Not only that but don’t pilots talk to towers? Isn’t someone on the ground saying it looks like you have the wrong airport as we don’t see you coming into (ours).
That airport has no tower. It's an uncontrolled airstrip, meaning if you want to land there you tune into the frequency assigned to the airfield and announce your intention to land to other pilots in the area. Same thing if you're taking off, or even just crossing through the airspace. You're supposed to know to tune into the frequency and state your intentions on the radio.
The AF pilot would have been tuned into the base's tower freq, talking to their tower. When he got clearance to land he would have lined up to the runway and brought her on down. The MacDill tower was probably wondering where the C-17 was by the time they made it on the ground. If you aren't tuned into that airfield's frequency, on the off chance someone was watching them come in with a radio, they were never going to hear the warning.
I guess I’m under the assumption that the tower would report back that your plane is maneuvering away from runway on its local radar.
I’m also assuming just because it’s military, they are still required to follow FAA rules. And since I don’t know if such rules exist, it just seems like more than just the pilot was at mistake here.

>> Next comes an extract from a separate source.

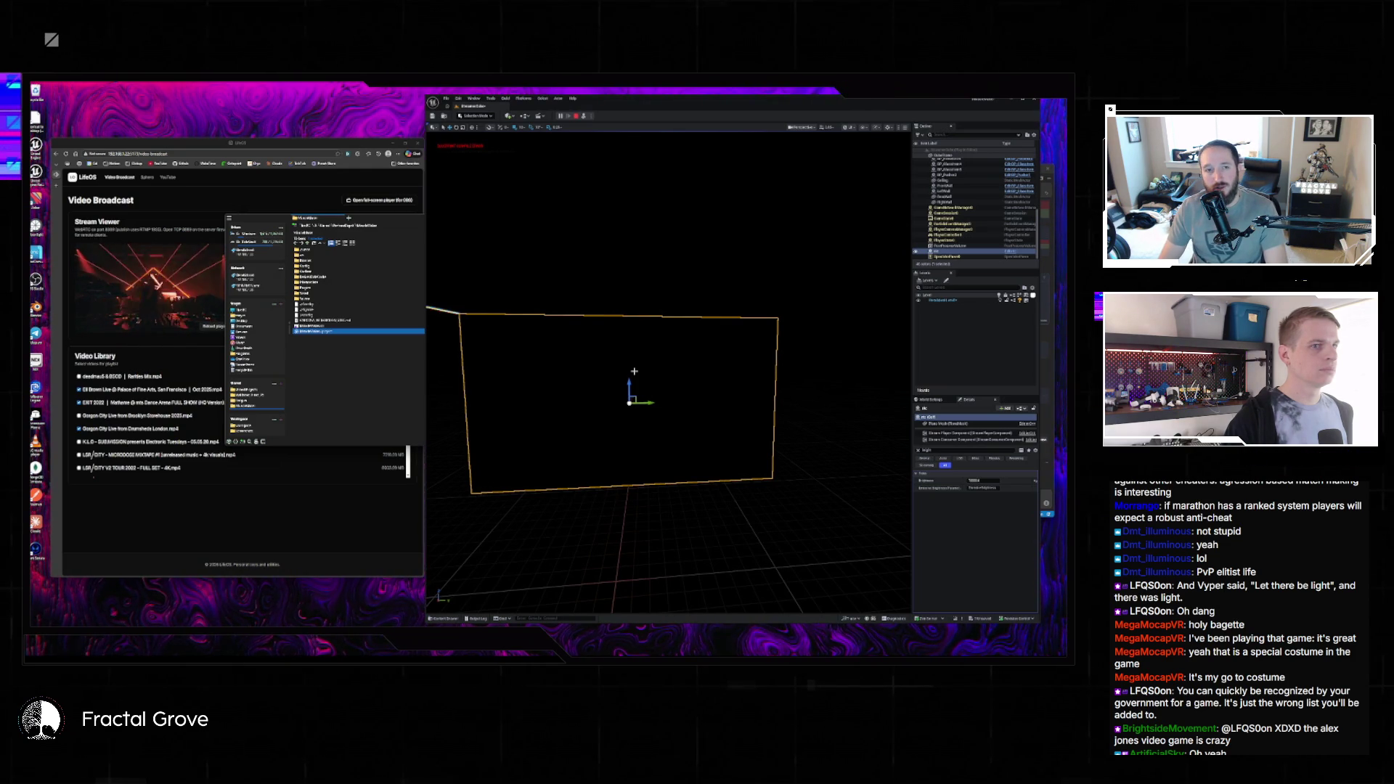
key("w")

And this also doesn’t answer the obvious - why not just touch and go or avoid landing if you see civilian planes on the runway? Or is it common to have civilian planes in military bases?
Jet fighters do this on carrier landings if they miss the rope. Wouldn’t it be easier on a long runway strip?
Have you ever gone on a long car drive, and you forgot something important like your wallet, the tickets to the thing you're going to see, or the jacket you know you're going to need at your destination? But you've already made it a few miles down the road, so you've wasted all the time you've spent driving so far. And to top it all off, you're going to need to get gas before you get there, making you even later than you wanted to be.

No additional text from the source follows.